_Task directions_
Swap every "formation" in the material below for "cours" and give all the text back with nothing else changed. Leave the pictures out.

_Data for processing_
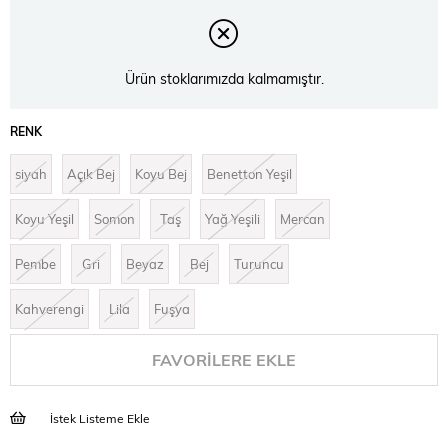
Ürün stoklarımızda kalmamıştır.
RENK
siyah
Açık Bej
Koyu Bej
Benetton Yeşil
Koyu Yeşil
Somon
Taş
Yağ Yeşili
Mercan
Pembe
Gri
Beyaz
Bej
Turuncu
Kahverengi
Lila
Fuşya
FAVORILERE EKLE
İstek Listeme Ekle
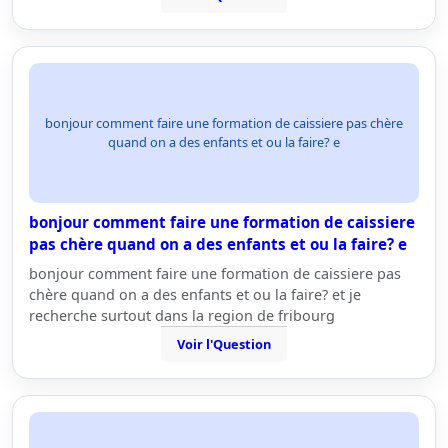
bonjour comment faire une formation de caissiere pas chère
quand on a des enfants et ou la faire? e
bonjour comment faire une formation de caissiere
pas chère quand on a des enfants et ou la faire? e
bonjour comment faire une formation de caissiere pas
chère quand on a des enfants et ou la faire? et je
recherche surtout dans la region de fribourg
Voir l'Question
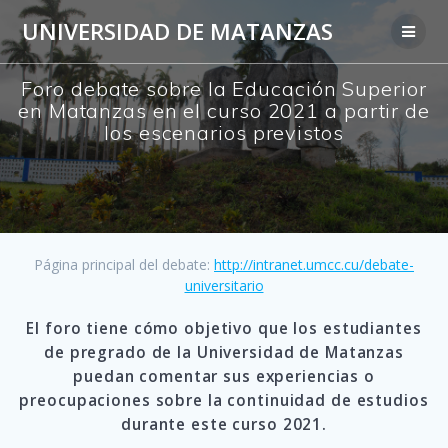
Saltar
UNIVERSIDAD DE MATANZAS
al
contenido
Foro debate sobre la Educación Superior
en Matanzas en el curso 2021 a partir de
los escenarios previstos
Página principal del debate:
http://intranet.umcc.cu/debate-
universitario
El foro tiene cómo objetivo que los estudiantes
de pregrado de la Universidad de Matanzas
puedan comentar sus experiencias o
preocupaciones sobre la continuidad de estudios
durante este curso 2021.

_Output for this exercise_
Ürün stoklarımızda kalmamıştır.
RENK
siyah
Açık Bej
Koyu Bej
Benetton Yeşil
Koyu Yeşil
Somon
Taş
Yağ Yeşili
Mercan
Pembe
Gri
Beyaz
Bej
Turuncu
Kahverengi
Lila
Fuşya
FAVORILERE EKLE
İstek Listeme Ekle
bonjour comment faire une cours de caissiere pas chère
quand on a des enfants et ou la faire? e
bonjour comment faire une cours de caissiere
pas chère quand on a des enfants et ou la faire? e
bonjour comment faire une cours de caissiere pas
chère quand on a des enfants et ou la faire? et je
recherche surtout dans la region de fribourg
Voir l'Question
Saltar
UNIVERSIDAD DE MATANZAS
al
contenido
Foro debate sobre la Educación Superior
en Matanzas en el curso 2021 a partir de
los escenarios previstos
Página principal del debate:
http://intranet.umcc.cu/debate-
universitario
El foro tiene cómo objetivo que los estudiantes
de pregrado de la Universidad de Matanzas
puedan comentar sus experiencias o
preocupaciones sobre la continuidad de estudios
durante este curso 2021.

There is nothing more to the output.